Küçücük çocuğun bir damlacık kanını dünyalara değişmeyen bir milletin çocukları olan bizler, sadece zalimlerin yaptıklarını çekeceklerine inanarak elimiz kolumuz bağlı, dilimiz suskun bir şekilde bekliyoruz. Döktüğü kanların görüş açısını daralttığı için türlü bahanelerle her yaptığına bir kılıf uyduran terör devletliği yapan İsrail’e ne zamana kadar dayanacağız. Zulme rıza zulüm değil midir? Müslüman toprakların harabeye çeviren, ellerindeki bomba stoklarını çocukların üzerinde eriten bu devlete neden herkes üç maymunu oynuyor? Rusya’ya her türlü ambargoyu uygulayan Batı, İsrail’e karşı neden sus pus. Karşıda ölenler Müslüman olduğu için mi?

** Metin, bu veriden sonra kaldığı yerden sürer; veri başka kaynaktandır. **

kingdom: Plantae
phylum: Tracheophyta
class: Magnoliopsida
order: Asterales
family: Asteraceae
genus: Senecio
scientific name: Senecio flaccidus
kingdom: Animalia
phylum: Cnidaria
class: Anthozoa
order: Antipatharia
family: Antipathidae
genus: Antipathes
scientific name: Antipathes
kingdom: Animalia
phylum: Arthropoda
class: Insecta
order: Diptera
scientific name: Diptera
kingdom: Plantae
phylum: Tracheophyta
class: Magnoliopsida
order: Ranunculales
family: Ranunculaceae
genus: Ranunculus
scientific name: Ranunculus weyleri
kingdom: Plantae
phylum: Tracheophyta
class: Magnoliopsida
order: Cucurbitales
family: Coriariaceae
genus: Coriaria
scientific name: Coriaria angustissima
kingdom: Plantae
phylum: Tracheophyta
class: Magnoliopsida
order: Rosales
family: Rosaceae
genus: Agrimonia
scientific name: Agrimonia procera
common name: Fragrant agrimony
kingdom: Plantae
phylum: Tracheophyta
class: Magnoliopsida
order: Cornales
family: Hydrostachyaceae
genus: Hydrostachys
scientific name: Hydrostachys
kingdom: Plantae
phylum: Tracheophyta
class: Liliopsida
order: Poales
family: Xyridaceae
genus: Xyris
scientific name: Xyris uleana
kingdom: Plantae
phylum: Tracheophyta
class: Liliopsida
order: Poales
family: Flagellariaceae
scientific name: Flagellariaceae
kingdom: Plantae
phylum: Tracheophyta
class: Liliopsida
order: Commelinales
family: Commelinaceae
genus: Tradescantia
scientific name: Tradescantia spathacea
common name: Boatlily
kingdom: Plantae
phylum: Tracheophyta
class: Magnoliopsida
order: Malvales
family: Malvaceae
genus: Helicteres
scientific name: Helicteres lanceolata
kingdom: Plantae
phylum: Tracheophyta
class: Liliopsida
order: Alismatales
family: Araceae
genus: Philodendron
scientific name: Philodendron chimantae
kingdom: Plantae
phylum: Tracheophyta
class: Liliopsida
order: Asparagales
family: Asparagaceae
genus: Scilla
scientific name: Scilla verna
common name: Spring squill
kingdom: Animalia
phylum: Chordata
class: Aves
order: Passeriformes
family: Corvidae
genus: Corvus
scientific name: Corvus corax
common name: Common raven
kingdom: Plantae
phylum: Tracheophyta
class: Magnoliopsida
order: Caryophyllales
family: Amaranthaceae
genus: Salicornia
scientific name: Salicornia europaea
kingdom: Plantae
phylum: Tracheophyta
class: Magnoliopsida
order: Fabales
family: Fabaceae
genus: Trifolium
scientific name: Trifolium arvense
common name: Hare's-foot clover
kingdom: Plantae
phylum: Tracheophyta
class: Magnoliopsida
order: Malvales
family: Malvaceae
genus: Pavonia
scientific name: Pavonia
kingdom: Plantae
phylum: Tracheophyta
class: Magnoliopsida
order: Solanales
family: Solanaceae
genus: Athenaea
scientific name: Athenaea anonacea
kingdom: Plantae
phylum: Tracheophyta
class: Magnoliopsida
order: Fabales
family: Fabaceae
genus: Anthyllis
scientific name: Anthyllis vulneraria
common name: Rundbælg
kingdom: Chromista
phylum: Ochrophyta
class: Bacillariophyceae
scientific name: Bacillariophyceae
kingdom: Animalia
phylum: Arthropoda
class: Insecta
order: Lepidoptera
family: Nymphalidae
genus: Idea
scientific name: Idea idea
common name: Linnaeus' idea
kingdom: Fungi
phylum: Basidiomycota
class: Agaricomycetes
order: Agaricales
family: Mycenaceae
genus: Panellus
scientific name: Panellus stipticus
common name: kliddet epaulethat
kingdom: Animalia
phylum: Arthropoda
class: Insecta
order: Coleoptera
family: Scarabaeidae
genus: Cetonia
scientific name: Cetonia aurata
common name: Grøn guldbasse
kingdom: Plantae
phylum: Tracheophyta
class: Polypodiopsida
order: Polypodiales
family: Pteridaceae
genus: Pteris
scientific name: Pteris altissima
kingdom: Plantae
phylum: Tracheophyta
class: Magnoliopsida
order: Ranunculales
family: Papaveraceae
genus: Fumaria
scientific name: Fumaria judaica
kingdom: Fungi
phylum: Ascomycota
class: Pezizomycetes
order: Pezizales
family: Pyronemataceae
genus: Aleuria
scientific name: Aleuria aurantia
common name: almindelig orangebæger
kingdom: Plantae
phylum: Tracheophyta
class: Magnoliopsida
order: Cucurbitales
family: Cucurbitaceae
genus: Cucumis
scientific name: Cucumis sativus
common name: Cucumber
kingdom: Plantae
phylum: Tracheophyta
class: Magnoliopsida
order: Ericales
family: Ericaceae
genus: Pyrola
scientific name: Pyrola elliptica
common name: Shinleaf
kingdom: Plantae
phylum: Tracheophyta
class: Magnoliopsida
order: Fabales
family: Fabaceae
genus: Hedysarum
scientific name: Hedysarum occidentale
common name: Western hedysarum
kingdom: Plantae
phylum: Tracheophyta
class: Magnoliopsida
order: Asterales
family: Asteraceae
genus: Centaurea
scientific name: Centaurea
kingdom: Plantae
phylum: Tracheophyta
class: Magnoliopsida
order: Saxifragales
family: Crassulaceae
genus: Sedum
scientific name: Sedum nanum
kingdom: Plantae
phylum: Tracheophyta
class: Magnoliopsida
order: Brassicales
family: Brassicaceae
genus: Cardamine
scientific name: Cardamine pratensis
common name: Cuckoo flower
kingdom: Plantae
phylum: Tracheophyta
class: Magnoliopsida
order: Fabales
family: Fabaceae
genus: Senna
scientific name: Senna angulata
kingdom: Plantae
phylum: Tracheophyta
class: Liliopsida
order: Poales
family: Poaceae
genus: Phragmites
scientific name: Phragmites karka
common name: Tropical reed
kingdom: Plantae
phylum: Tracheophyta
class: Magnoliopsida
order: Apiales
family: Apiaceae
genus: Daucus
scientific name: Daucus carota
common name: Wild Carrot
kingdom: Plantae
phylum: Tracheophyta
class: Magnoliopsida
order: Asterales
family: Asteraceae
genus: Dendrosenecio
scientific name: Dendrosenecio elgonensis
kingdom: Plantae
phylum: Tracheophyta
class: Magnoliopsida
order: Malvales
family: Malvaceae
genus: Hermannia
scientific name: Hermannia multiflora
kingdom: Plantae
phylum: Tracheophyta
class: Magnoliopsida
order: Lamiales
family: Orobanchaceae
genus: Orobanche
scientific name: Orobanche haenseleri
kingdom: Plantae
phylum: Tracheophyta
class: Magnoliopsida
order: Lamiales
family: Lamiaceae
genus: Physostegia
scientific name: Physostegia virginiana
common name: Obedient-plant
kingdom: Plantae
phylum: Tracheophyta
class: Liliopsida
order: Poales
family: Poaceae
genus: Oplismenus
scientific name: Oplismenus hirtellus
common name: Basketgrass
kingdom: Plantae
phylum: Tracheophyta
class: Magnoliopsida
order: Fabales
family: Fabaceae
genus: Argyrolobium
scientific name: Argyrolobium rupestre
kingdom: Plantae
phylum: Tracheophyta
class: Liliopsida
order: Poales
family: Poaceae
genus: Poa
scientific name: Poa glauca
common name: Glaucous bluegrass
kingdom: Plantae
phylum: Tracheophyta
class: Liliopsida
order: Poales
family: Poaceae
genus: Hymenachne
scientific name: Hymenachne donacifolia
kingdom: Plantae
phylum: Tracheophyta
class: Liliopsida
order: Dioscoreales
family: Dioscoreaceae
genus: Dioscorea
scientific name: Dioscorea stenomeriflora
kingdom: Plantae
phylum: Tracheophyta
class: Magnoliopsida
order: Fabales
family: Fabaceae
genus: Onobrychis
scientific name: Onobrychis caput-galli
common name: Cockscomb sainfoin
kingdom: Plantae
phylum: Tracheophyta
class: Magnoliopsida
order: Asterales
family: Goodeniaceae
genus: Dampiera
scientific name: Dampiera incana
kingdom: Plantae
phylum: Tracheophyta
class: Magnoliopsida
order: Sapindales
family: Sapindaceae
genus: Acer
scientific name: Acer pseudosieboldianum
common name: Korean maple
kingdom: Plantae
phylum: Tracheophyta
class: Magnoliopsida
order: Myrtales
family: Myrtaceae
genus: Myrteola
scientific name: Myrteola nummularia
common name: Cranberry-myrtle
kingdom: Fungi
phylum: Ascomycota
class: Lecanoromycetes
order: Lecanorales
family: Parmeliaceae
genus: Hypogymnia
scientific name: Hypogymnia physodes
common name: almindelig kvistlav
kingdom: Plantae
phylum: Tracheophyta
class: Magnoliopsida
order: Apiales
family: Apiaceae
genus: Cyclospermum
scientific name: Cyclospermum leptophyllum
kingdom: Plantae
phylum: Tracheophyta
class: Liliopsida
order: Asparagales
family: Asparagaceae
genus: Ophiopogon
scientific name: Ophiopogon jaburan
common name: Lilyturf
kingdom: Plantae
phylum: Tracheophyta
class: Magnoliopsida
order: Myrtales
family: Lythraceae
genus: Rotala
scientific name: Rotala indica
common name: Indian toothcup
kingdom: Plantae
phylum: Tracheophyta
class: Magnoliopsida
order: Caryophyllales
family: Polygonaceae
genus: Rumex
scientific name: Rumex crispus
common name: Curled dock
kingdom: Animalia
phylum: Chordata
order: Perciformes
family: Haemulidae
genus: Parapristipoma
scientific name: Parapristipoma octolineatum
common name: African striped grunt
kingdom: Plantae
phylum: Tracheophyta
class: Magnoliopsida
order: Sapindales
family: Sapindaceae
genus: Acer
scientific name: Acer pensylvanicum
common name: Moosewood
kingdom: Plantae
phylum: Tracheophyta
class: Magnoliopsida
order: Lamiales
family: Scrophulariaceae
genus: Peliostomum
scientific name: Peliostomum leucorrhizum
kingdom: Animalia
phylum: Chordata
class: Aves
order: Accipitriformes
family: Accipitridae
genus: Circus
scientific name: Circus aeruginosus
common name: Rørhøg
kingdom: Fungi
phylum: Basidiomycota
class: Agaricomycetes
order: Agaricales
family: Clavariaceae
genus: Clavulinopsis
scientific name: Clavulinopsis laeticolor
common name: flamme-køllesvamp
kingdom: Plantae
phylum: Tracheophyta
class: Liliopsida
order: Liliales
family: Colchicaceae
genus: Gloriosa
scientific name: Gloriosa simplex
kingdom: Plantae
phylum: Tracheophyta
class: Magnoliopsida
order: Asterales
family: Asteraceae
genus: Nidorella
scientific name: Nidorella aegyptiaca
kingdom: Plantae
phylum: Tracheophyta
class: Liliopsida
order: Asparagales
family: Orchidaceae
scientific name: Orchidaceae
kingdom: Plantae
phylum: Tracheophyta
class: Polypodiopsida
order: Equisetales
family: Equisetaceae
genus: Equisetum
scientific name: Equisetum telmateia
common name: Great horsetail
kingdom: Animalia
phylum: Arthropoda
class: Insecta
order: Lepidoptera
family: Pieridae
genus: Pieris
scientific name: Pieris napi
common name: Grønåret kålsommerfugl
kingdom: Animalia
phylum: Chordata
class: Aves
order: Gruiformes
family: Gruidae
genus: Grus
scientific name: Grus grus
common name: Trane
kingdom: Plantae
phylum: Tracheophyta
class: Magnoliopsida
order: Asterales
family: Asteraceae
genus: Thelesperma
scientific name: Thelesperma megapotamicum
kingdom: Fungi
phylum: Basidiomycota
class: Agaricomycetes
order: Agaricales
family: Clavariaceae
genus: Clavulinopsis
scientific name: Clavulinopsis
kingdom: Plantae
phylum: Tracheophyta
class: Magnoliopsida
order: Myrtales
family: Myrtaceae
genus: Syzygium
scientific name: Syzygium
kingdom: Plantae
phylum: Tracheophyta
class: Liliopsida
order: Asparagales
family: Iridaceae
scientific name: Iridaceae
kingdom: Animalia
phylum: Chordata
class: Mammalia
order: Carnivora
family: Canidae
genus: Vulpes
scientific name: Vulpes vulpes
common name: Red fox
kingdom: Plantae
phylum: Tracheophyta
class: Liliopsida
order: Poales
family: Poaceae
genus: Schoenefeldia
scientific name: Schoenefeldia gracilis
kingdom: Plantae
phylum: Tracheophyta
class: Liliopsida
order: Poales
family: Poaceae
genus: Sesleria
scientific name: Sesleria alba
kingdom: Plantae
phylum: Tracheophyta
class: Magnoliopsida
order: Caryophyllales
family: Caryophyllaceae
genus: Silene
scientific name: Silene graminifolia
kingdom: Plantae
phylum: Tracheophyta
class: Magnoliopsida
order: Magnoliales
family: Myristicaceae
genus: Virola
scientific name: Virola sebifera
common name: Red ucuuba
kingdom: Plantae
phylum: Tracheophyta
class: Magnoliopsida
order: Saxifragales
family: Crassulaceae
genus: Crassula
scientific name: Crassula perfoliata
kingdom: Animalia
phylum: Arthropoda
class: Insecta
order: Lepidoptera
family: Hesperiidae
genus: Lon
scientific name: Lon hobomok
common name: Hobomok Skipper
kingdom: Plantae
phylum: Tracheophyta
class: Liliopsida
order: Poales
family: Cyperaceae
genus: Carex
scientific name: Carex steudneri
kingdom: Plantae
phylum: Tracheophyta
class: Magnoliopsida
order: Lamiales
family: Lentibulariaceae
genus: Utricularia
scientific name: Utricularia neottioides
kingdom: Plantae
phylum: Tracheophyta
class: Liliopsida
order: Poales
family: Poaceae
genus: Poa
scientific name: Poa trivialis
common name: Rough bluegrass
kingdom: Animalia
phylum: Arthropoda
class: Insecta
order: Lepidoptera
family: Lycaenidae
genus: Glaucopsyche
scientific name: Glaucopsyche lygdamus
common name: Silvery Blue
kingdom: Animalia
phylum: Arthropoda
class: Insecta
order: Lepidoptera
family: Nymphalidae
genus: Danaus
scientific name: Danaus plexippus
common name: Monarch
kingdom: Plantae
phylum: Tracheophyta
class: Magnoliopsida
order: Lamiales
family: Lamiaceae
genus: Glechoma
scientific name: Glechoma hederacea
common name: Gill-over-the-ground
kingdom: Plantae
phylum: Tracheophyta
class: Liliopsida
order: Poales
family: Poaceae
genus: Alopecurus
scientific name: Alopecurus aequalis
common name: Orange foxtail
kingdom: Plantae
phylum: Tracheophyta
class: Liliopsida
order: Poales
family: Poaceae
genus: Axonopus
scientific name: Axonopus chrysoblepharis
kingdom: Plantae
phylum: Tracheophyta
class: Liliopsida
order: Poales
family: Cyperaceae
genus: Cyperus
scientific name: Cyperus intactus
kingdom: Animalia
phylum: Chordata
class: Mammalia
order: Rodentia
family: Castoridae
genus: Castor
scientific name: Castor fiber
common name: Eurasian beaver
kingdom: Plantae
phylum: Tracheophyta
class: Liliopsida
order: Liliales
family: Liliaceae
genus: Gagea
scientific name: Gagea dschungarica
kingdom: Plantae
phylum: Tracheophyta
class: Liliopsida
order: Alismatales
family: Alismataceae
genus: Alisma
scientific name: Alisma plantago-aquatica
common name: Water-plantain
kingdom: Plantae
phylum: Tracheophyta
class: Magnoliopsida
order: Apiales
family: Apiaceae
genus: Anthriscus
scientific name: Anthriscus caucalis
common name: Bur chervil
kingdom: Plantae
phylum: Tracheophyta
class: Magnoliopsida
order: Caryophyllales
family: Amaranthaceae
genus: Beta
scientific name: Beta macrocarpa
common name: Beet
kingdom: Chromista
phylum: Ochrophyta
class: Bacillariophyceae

Avrupa’yı medenî olarak sunan aydınlarımız, sanatçılarımız, Avrupa’yı yaşanacak yer sanan gençlerimiz...

Hindistan’dan Afganistan’a, Ruanda’dan-Irak’a kadar nerde bir gözyaşı kan, açlık susuzluk varsa hepsi Avrupa’nın, ABD’nin ve İngiltere’nin haydutluğu yüzünden vardır.      

Milletlerin bağımsızlığını çiğneyen, insanlar öldüren ya da öldürülmesine göz yuman menfaate tapan bir zihniyetten öte hiçbir şeydir Avrupa.